#### PASSAGE:
-*-
Maybe some examples of all the great Welsh car companies while your at it.

Frigging internet wannabe-experts suck.


----------



## One Pivot (Nov 20, 2009)

Mr Pig said:


> Not in the UK they don't. Virtually everyone learns to drive a manual. I don't think it's due to stupidity on the part of Amer


Dont you dare question my ability to be stupid or lazy! Ill do what I want!


----------



## One Pivot (Nov 20, 2009)

Also, this is one of those things that dont add up about the people always complaining about standards changing.

You can upgrade your 21 year old bike to 11 speed. If you went out right after and bought a brand new 2018 bike, you could transfer all those parts to the new bike, because standards havent actually changed in 21 years. Its all directly compatible. The shifters fit on the bars, the derailleurs bolt on the same place, its all the same. Its worth doing because you can keep those parts and transfer them to whatever comes next.


----------



## slapheadmofo (Jun 9, 2006)

Singlespeeders must be the laziest of all riders - they don't even have any derailleurs!

Derrrrr.....


----------



## Vball_MTNBKR (Aug 14, 2013)

Mr Pig said:


> The fact that autos are fairly efficient these days is also irrelevant. Americans wanted autos when they were crap! They've always wanted them, because they want to just sit there with one hand on the wheel and a beer in the other. They don't care about how efficient the car is and never have.


Those are some huge generalizations, and quite inaccurate at that. The reason my parents drove manuals was because of the better gas mileage. Same for most people that I know that drove manuals back back then. Now its the people who want a sportier driving experience. So the reduction in availability is partially due to the progress of automatic technology, not because we want a beer in our other hand. Please leave derogatory comments out of this thread.
-*-
#### WHAT YOU WILL DO:
Reproduce the forum thread word for word, starting at "You can upgrade" and stopping after "have any derailleurs!".

Figure understanding tasks
-*-
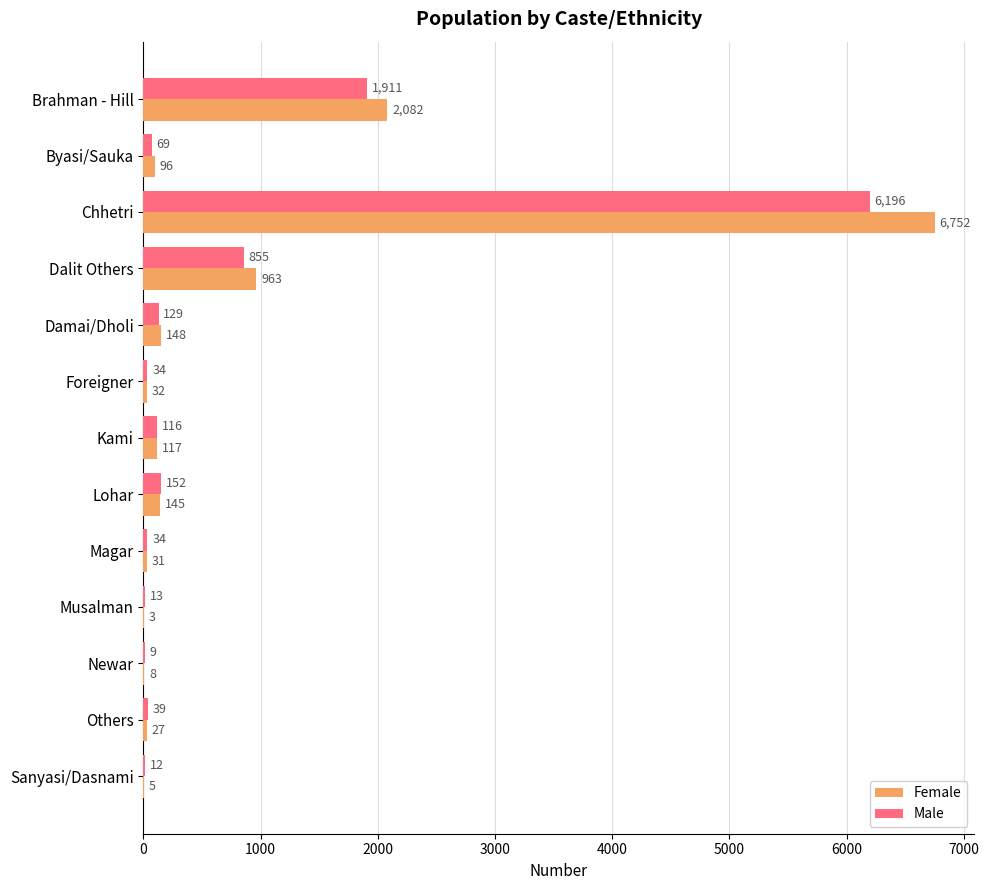

What is the maximum value for Male?

6196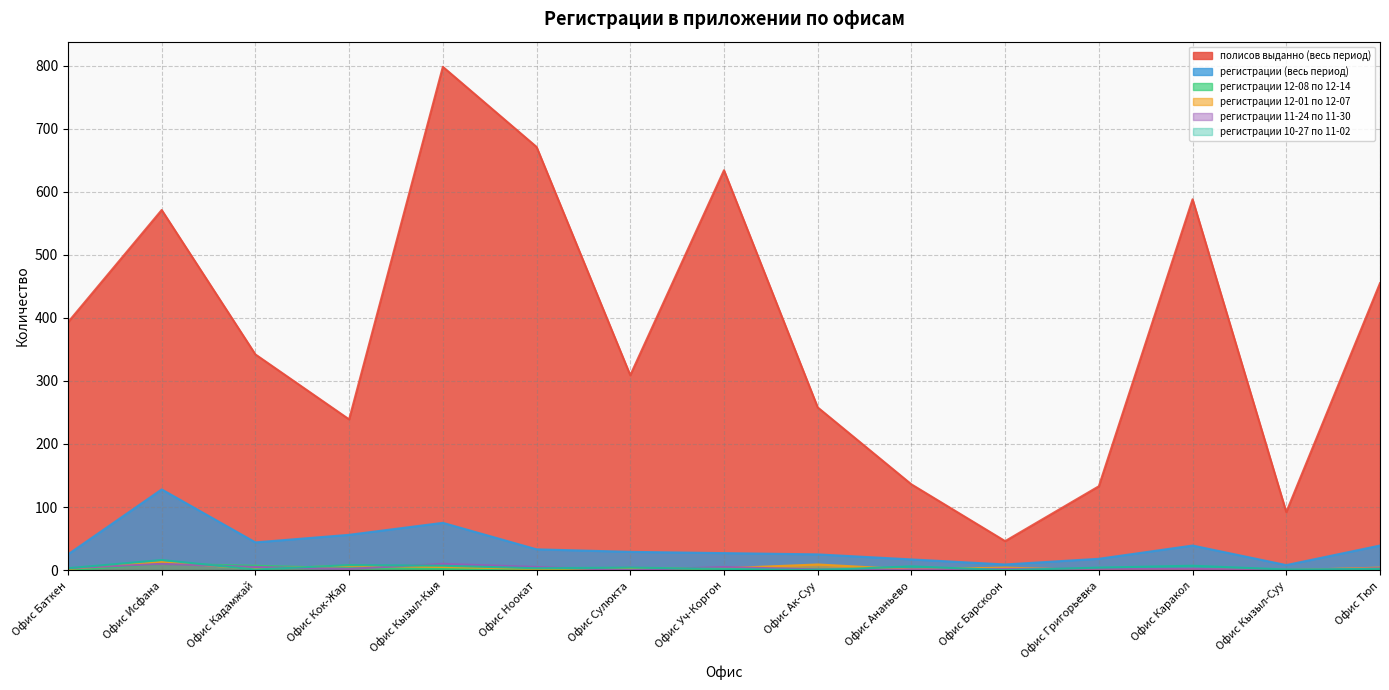

True or false: регистрации (весь период) and полисов выданно (весь период) intersect in this chart.

False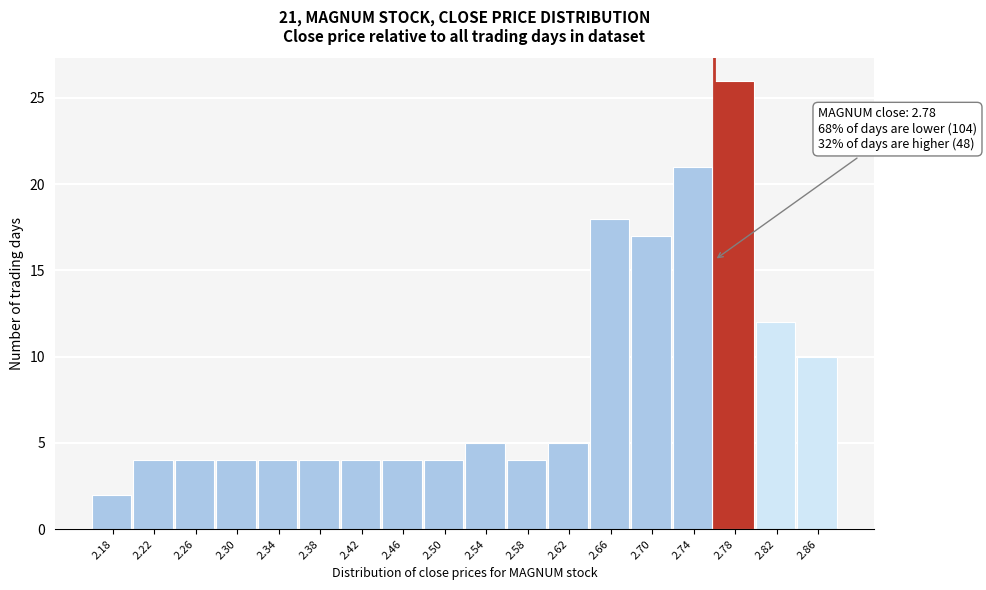

Reading left to right, list all the values displayed in this chart.

2.18=2	2.22=4	2.26=4	2.30=4	2.34=4	2.38=4	2.42=4	2.46=4	2.50=4	2.54=5	2.58=4	2.62=5	2.66=18	2.70=17	2.74=21	2.78=26	2.82=12	2.86=10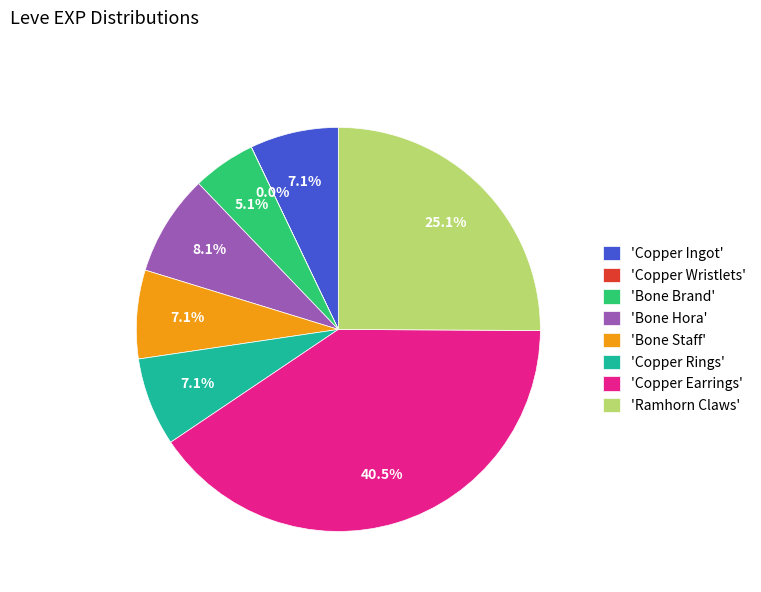

Is the sum of 'Copper Ingot' and 'Bone Staff' greater than half?

No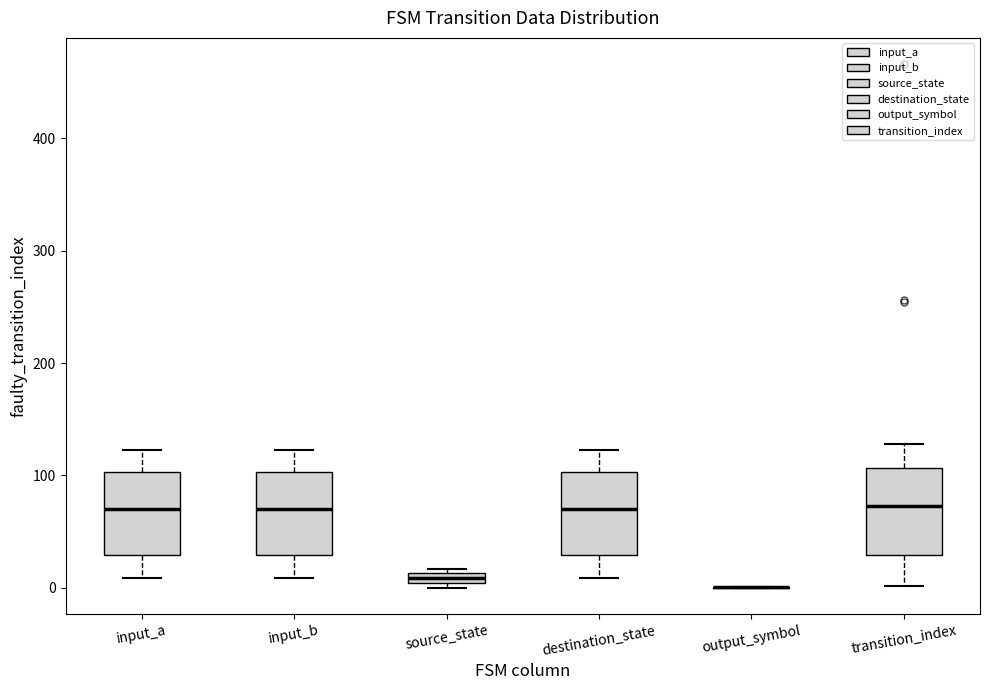

Where does the lower whisker of the box for destination_state end on the y-axis? The values are not printed on the chart, so give them approximately, as read against the axis.

10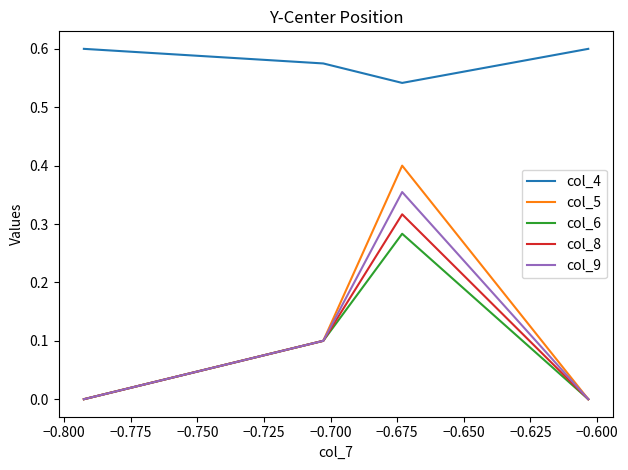

Which series changed the most between −0.825 and −0.800?

col_5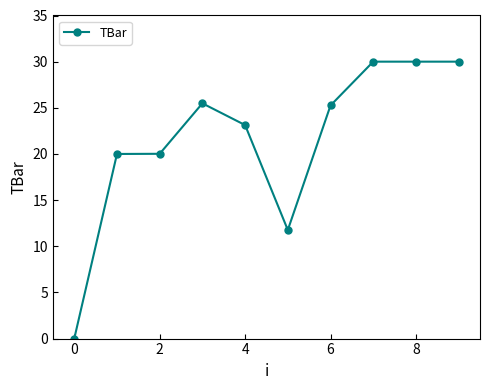

Reading left to right, what are all the values shown in this chart?

0.0	20.0	20.0	25.5	23.1	11.8	25.3	30.0	30.0	30.0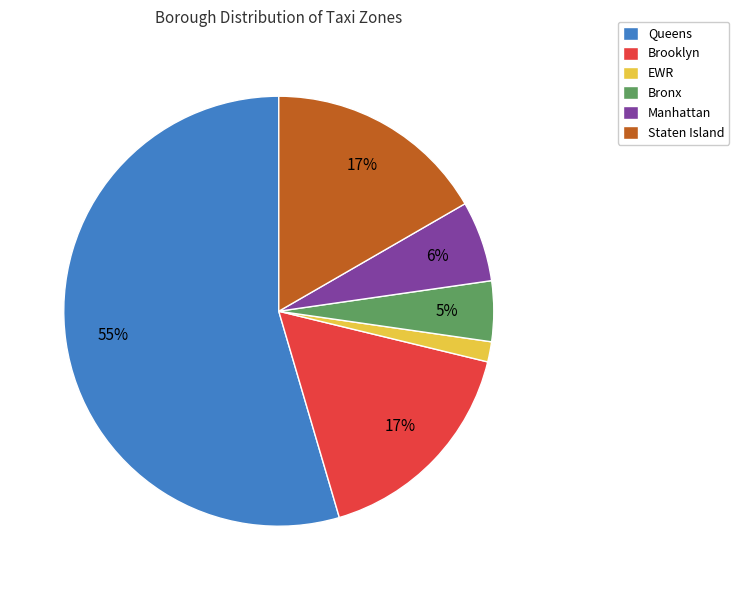

To the nearest percent, what is the average slice percentage?

17%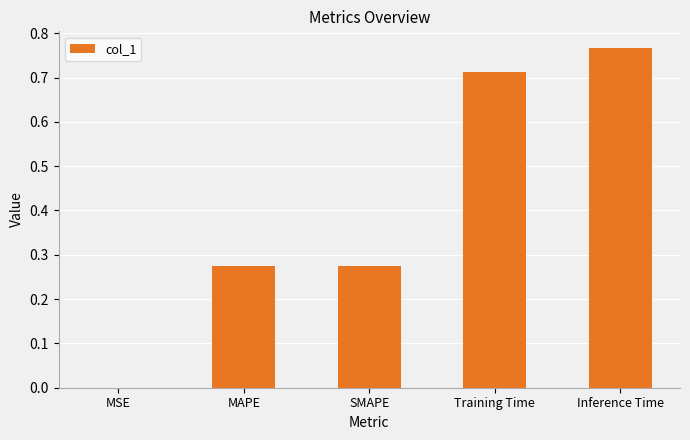

True or false: the data shows 0.4 at Training Time.

False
-*-
#### SOLUTION:
You can upgrade your 21 year old bike to 11 speed. If you went out right after and bought a brand new 2018 bike, you could transfer all those parts to the new bike, because standards havent actually changed in 21 years. Its all directly compatible. The shifters fit on the bars, the derailleurs bolt on the same place, its all the same. Its worth doing because you can keep those parts and transfer them to whatever comes next.


----------



## slapheadmofo (Jun 9, 2006)

Singlespeeders must be the laziest of all riders - they don't even have any derailleurs!